4. Actually, now that folders have a "data" field, it can be used for storing arbitrary metadata. This is extremely powerful and can be used for HIDING extra details from casual users! E.g. there could be a standartized metadata header that hints to the file manager that it should treat the folder as an "opaque" file and not show the user the contents. Now, old applications that already used folders for their internal state, can mark these folders as "opaque" and prevent casual users from messing with the contents! While still allowing to see, move and delete the folder as a whole (unlike hidden folders). And while providing uniform FS access to applications and advanced users.

Man, I really like this idea of arbitrary metadata for folders... It's not as necessary for files, because in practice you can just put the "metadata header" in the beginning of the main "data" (as many file formats do).

Expurple•9mo ago
> I can imagine some performance concerns in the real world.

A friend has pointed out that, for performance reasons, games already tend to sidestep the filesystem and bundle everything into container/archive files, like .pak [1]. It also reminded me of how compile times are often noticeably faster on Linux vs Windows, because its filesystem is better optimized for handling many small files.

Honestly, it's weird and makes me kind of sad. Filesystems are such an important, convenient and (mostly) standardized and portable abstraction. But to this day, it's often a bottleneck and too slow for some domains. It seems like there's a lot of missed opportunity here.

> when the "tree" is actually a sequential array of nameless elements, there's some extra overhead involved with writing and storing made-up file names, as well as sorting by name when reading. This could be remedied by some new API.

As I keep thinking about it, the fastest approach is still a sequential binary blob. It avoids indirection, fragmentation and needlessly storing separate metadata for each element. A VFS mount could still be implemented on top, for accessing elements through a filesystem interface (something like `my_array_file/0`, reporting the same medatata as the parent).

But if storing separate FS-level metadata for each element is actually desirable and indirection+fragmentation isn't a critical problem, we could use folders for arrays. As a partial optimization, we could introduce a special "ordered" folder type. It requires explicitly ordering the subfiles on write, so that later listing the children is sorted and fast by default.

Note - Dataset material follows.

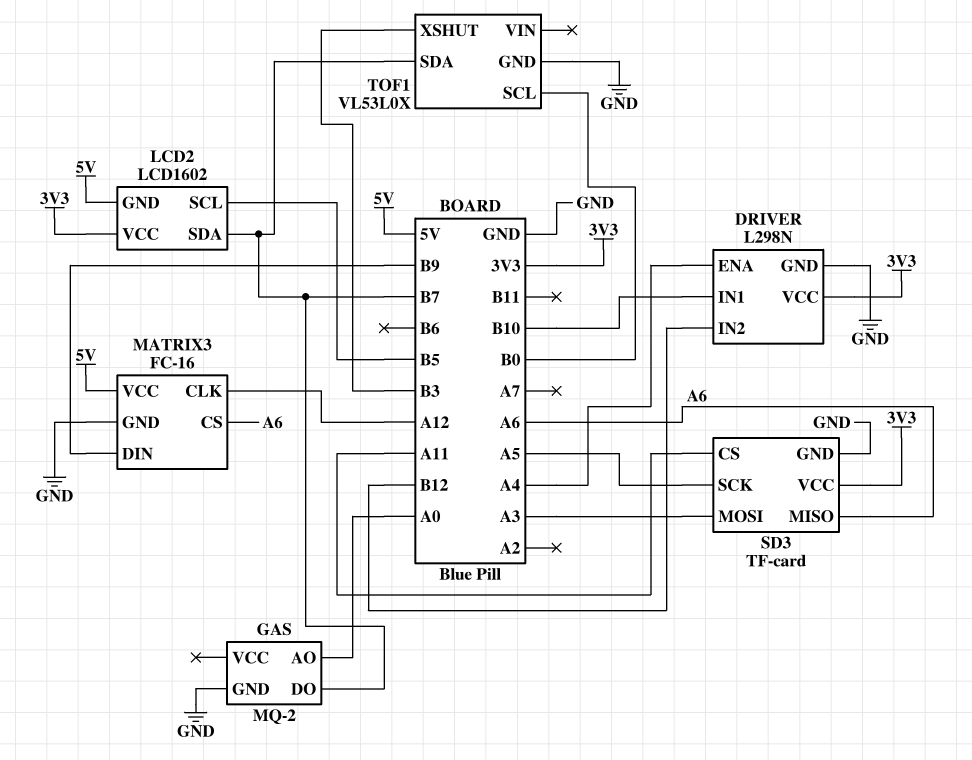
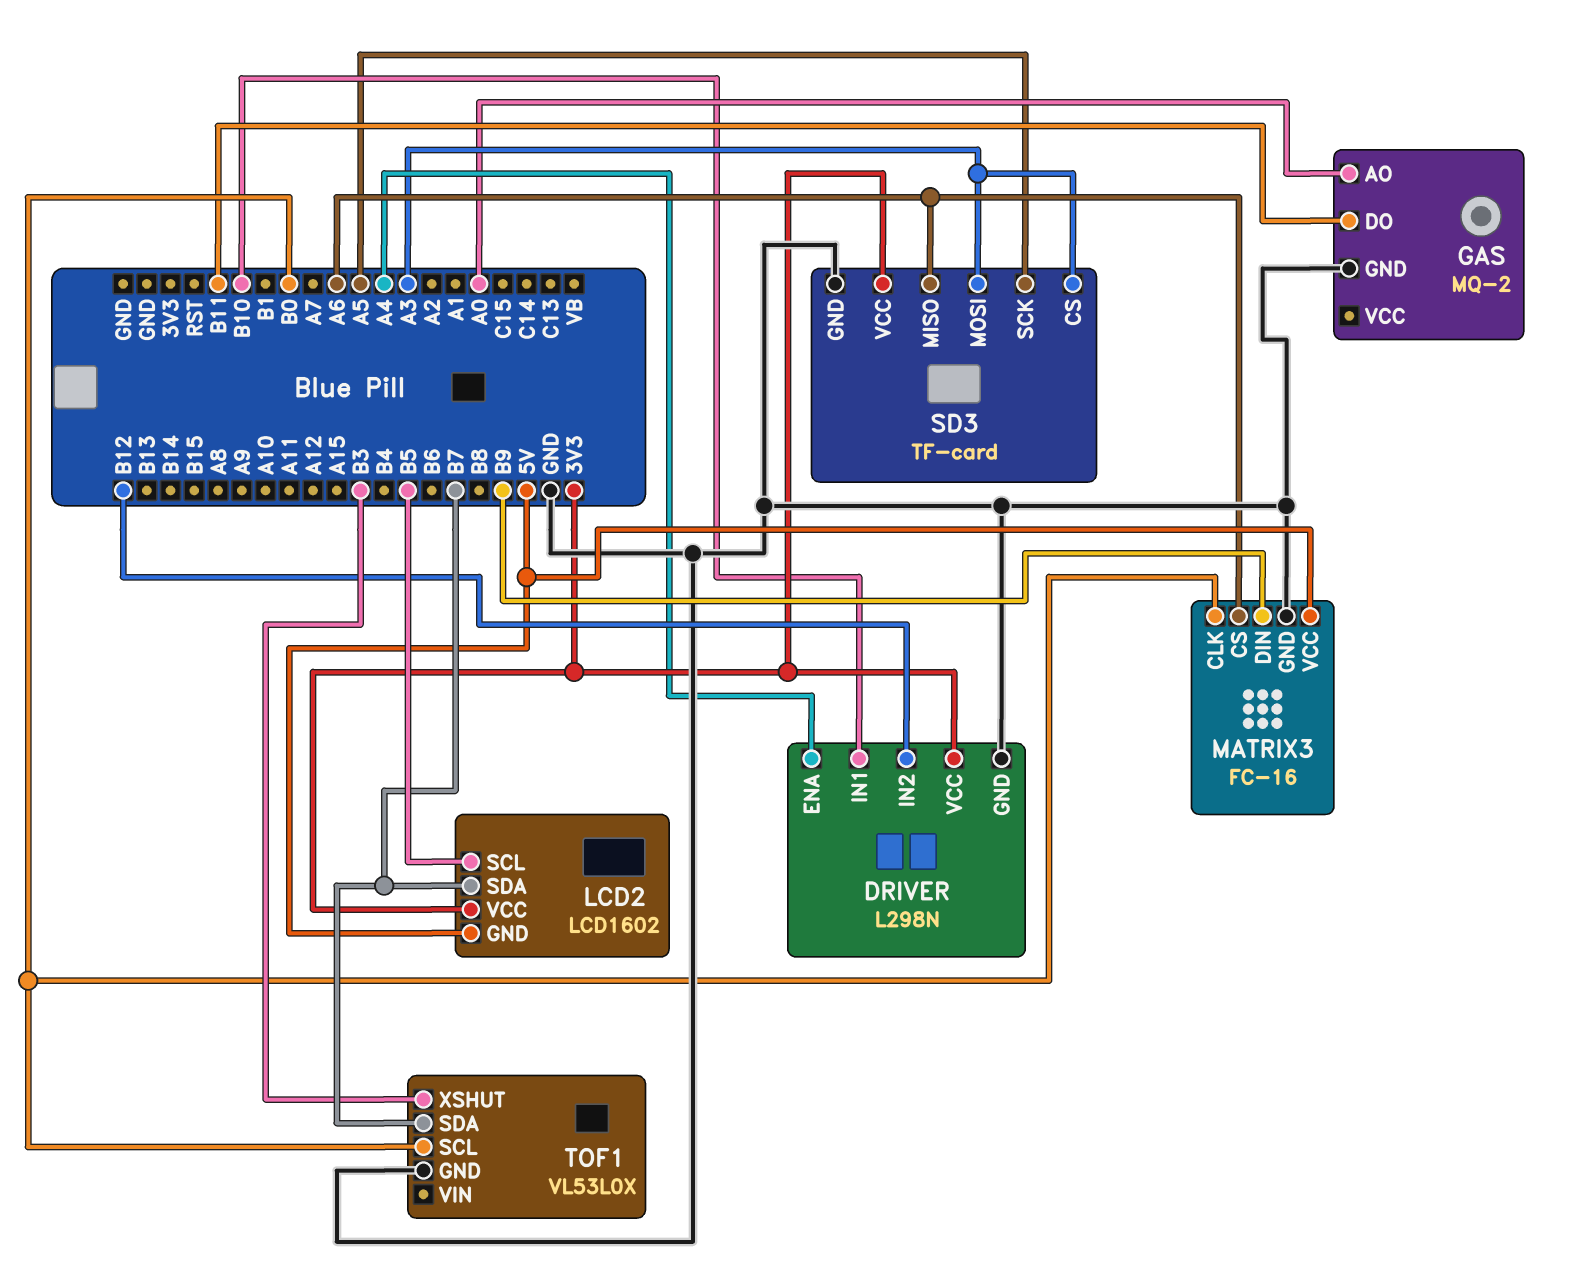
GAS pin DO: B7 -> B11
MATRIX3 pin CLK: A12 -> B0
SD3 pin CS: A11 -> A3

Option 1. The ordering is a separate metadata in the folder. Subfiles still have unique names that are not related to the ordering. This could be useful for the app, or could be unnecessary. POSIX apps (that don't know about "sorted folders") would still re-sort the subfiles by name and could get a different ordering as the result.

Option 2. The subfiles don't have user-provided names. For POSIX-compatibility, the VFS supports "artificial" file names like 0000000, 0000001, 0000002 (the number of digits according to the FS limits, sorts as text correctly) or 0, 1, 2 (prettier, independent of the FS limits and portable, but doesn't sort correctly as text).

In some sense, this special folder type is against the spirit of the original article. It has special write restrictions that prevent treating every inode the same way (as an arbitratily writetable folder). But it's still in the spirit of the original in the sense of reusing the standard FS abstractions and features as much as possible.